§ Task to complete
Reproduce the passage of the case summary below from "Palm Springs, LLC was" to "California state court.", substituting "building loan" for "construction loan".

§ Text shown
The Fifth Circuit Court of Appeals (the Court) recently found that a lender to a developer which had accelerated its loan and then made a deal with the developer to transfer the property to the lender’s affiliate was entitled to make a credit bid for a sale free and clear of liens in the affiliate’s chapter 11 proceeding.  Over a challenge from a junior lien holder, the Court determined that the lender was a good faith purchaser and therefore the appeal was statutorily moot under Bankruptcy Code § 363(m) since no stay had been obtained.  Matter of RE Palm Springs II, L.L.C., 65 F.4th 752 (5th Cir. 2023).

To view the opinion, click here.


Palm Springs, LLC was the owner and developer of real property in Palm Springs, California, upon which it intended to construct a hotel.  It contracted with SR Construction (SR) as general contractor on the project in 2015.  In 2016 it financed the construction with a loan from Hall Palm Springs, LLC (the Lender), entering into a subordination under which the deed of trust from the Lender would be superior to any lien asserted by SR.  In 2019 Palm Springs LLC terminated its contract with SR, owing it more than $14 million. Soon thereafter, it defaulted on the construction loan and the Lender accelerated the loan.  SR then recorded a mechanic’s lien against the property.  Soon thereafter, SR initiated a mechanic’s lien foreclosure action in California state court.

The Lender formed an affiliate, known here as RE Palm Springs II, LLC (RE Palm Springs), and worked out an arrangement in lieu of foreclosure with Palm Springs, LLC under which RE Palm Springs acquired title to the property in exchange for a release of Palm Springs, LLC of liability on the project as well as 50% of the net profits.  In 2020 RE Palm Springs filed chapter 11 in the Northern District of Texas.  The bankruptcy court approved the retention of r2 Advisors (r2) as a restructuring organization, approved bidding and sale procedures for a proposed sale of the property, and approved a debtor-in-possession loan from the Lender.  Although there were many interested buyers, only the stalking horse presented a bid which was consistent with the sale procedures, but it backed out by failing to make the required deposit.  At that time, the Lender requested permission from the bankruptcy court to make a credit bid on the property under § 363(k), which was granted, over the objection of SR.  After further hearings, the bankruptcy found that the Lender was a good faith purchaser and approved the sale of the property, free and clear of all liens including that of SR.  At the conclusion of the rulings, SR asked the bankruptcy court for a stay pending appeal, which was denied.

SR appealed to the district court, which affirmed that the Lender was a good faith purchaser and therefore the provisions of § 363(m) applied; the appeal was dismissed as moot.  SR further appealed to the Court, which also concluded that the Lender was a good faith purchaser and affirmed the dismissal of the appeal.


Section 363(m) of the Bankruptcy Code provides, as relevant here, that unless an order approving a sale of estate property is stayed pending appeal, no reversal or modification of the order may affect the validity of the sale.  Since SR’s attempt to obtain a stay pending appeal had been denied, the crucial issue before the Court was whether the bankruptcy court’s determination that the Lender was a good faith purchaser was error.  The Fifth Circuit, recognizing that the Bankruptcy Code does not define “good faith,” has used two paths to determine good faith: (1) the notice-based definition, wherein a good faith purchaser is one who purchases the assets for value and without notice of adverse claims, and (2) a conduct-based definition, where the purchaser has not engaged in misconduct including fraud, collusion in the sale process, or taking gross advantage of other potential bidders.  The Court concluded that the Lender met both definitions.

§ Extracted data
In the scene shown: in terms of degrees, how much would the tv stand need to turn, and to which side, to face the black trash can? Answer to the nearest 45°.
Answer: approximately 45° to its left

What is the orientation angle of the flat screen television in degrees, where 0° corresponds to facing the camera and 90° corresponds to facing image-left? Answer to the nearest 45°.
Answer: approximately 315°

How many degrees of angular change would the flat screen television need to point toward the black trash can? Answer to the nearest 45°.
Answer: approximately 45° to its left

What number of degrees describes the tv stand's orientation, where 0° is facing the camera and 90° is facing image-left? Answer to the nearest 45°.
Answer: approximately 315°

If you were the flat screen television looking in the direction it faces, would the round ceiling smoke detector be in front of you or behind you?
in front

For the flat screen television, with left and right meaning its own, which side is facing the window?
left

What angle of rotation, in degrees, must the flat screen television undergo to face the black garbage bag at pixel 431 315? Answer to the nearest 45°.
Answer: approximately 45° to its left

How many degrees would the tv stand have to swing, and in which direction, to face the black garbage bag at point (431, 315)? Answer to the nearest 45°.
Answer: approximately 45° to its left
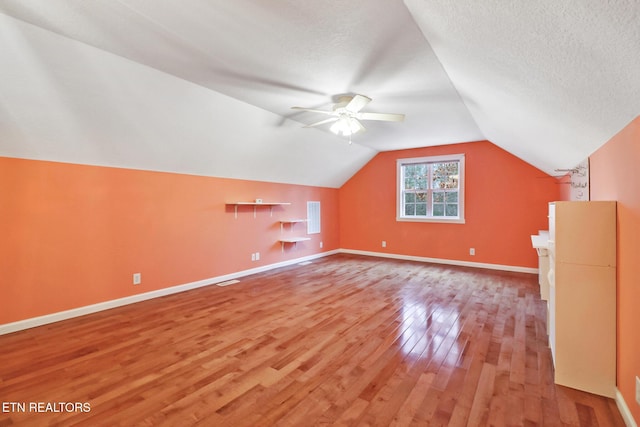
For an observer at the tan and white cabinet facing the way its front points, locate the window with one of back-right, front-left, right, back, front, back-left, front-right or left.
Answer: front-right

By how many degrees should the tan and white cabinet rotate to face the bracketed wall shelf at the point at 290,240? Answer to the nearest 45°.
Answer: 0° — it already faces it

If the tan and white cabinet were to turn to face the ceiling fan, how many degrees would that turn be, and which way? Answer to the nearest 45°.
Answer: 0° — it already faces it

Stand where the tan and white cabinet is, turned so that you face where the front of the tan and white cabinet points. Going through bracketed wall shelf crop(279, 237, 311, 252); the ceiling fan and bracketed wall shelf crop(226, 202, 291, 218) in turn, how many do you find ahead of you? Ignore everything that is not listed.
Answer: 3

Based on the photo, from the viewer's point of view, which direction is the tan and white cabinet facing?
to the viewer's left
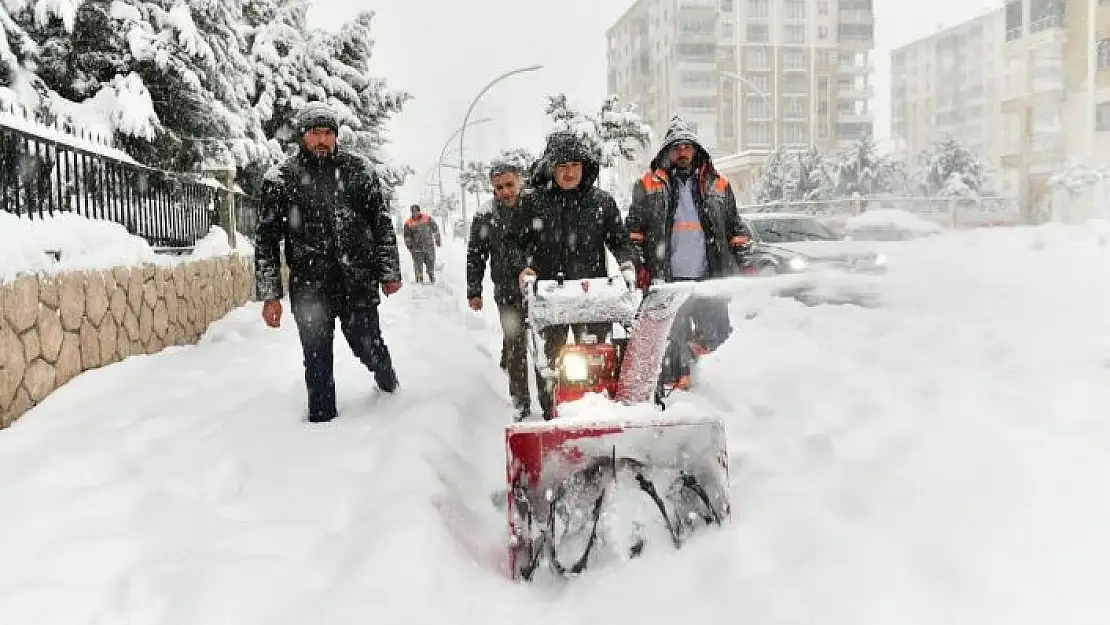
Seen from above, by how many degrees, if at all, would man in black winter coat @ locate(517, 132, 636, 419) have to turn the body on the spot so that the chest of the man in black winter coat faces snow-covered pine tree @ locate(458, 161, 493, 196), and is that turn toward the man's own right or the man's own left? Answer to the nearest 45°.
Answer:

§ Result of the task
Palm Springs, LLC was the owner and developer of real property in Palm Springs, California, upon which it intended to construct a hotel.  It contracted with SR Construction (SR) as general contractor on the project in 2015.  In 2016 it financed the construction with a loan from Hall Palm Springs, LLC (the Lender), entering into a subordination under which the deed of trust from the Lender would be superior to any lien asserted by SR.  In 2019 Palm Springs LLC terminated its contract with SR, owing it more than $14 million. Soon thereafter, it defaulted on the building loan and the Lender accelerated the loan.  SR then recorded a mechanic’s lien against the property.  Soon thereafter, SR initiated a mechanic’s lien foreclosure action in California state court.